Chapter 10: Save Money


Saving money is often presented as a tactic or a trick. Earn more, invest better, optimize harder. But at its core, saving works best as a value—something internal—practiced daily as discipline, and only rarely deployed as a strategy.


Past a certain level of income, financial outcomes stop being dictated by how much you make and start being shaped by how much you keep. If you haven’t learned how to save, even a high paycheck won’t rescue you. You may not be struggling in the technical sense, but you’ll still feel trapped—dependent on the next month, the next raise, the next external fix.


What saving actually does is the opposite of what people fear. It doesn’t turn prudence into anxiety. It turns prudence into confidence. Money creates a quiet psychological buffer that very few things can match. When you save, you’re not just accumulating currency—you’re reducing the number of situations that can corner you.


A useful way to think about saving is this: people who say they can’t save are often standing in front of a screen instead of a mirror. The screen shows what they want. The mirror shows what they are. Most overspending isn’t the result of necessity; it’s the absence of hesitation. The inability to distinguish between wants and needs blurs slowly, until everything feels urgent and nothing feels optional.

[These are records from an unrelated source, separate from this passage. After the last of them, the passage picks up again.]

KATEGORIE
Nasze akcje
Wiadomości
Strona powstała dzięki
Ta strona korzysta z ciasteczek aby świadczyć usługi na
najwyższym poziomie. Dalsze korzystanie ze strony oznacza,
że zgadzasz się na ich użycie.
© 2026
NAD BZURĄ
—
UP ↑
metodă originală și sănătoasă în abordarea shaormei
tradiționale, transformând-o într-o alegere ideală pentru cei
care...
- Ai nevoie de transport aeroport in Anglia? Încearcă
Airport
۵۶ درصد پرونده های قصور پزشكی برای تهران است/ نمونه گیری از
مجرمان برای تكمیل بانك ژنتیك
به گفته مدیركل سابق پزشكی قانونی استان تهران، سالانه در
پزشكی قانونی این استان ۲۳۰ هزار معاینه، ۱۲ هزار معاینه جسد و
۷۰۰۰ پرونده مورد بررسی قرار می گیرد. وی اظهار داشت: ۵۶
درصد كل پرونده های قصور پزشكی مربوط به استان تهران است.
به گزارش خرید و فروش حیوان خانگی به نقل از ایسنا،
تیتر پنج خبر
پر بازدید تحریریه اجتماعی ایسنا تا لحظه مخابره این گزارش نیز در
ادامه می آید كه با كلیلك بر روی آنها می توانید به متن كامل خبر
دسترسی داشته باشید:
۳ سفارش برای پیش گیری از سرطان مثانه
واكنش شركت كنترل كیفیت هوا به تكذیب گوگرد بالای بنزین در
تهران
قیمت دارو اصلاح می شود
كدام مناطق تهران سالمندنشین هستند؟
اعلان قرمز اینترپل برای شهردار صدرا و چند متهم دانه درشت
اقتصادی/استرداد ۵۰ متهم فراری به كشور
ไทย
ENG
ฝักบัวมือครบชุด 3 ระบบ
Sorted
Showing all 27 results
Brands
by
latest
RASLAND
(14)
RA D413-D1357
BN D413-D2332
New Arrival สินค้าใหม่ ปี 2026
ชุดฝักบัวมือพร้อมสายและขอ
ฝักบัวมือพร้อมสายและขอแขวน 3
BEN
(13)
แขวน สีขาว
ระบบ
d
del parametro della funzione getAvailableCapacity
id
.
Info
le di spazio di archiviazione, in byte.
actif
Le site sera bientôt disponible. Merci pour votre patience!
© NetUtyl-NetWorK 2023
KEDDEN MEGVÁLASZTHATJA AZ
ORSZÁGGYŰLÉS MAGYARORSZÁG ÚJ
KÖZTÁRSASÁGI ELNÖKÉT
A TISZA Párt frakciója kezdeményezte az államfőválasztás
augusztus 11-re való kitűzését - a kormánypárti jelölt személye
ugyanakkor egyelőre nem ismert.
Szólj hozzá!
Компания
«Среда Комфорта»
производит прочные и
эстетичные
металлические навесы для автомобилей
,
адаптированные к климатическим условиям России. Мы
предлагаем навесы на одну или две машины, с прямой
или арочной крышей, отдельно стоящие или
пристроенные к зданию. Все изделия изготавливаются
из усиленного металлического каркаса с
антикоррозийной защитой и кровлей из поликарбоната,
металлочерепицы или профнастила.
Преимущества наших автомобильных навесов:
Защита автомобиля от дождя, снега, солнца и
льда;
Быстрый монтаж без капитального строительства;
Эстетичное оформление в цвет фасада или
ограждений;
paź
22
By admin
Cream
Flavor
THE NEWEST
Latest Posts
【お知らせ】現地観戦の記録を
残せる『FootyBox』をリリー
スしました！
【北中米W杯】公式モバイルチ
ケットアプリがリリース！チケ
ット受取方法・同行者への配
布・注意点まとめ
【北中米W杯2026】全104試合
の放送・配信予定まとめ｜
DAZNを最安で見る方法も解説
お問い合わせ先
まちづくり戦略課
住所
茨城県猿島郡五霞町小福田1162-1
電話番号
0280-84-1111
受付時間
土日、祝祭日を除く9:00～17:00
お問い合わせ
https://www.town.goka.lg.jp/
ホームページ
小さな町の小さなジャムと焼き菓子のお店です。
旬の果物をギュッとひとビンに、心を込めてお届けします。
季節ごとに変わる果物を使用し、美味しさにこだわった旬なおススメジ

Humility may help here, but it isn’t the whole story. Discipline can exist without humility, and still work. What matters more is restraint practiced consistently, not morally advertised. Saving doesn’t require deprivation. It requires clarity—especially about where agency is being surrendered too early.


Saving for a purpose is healthy. Saving without a reason is powerful. Even after goals are met, continuing to save preserves flexibility. And flexibility, more than any number on a statement, is the real payoff. It’s the ability to absorb shocks, to wait, to walk away, to choose later rather than react now.


Saving isn’t restriction. It’s delayed agency. And over time, that delay compounds into something far more valuable than any single purchase: the power to decide.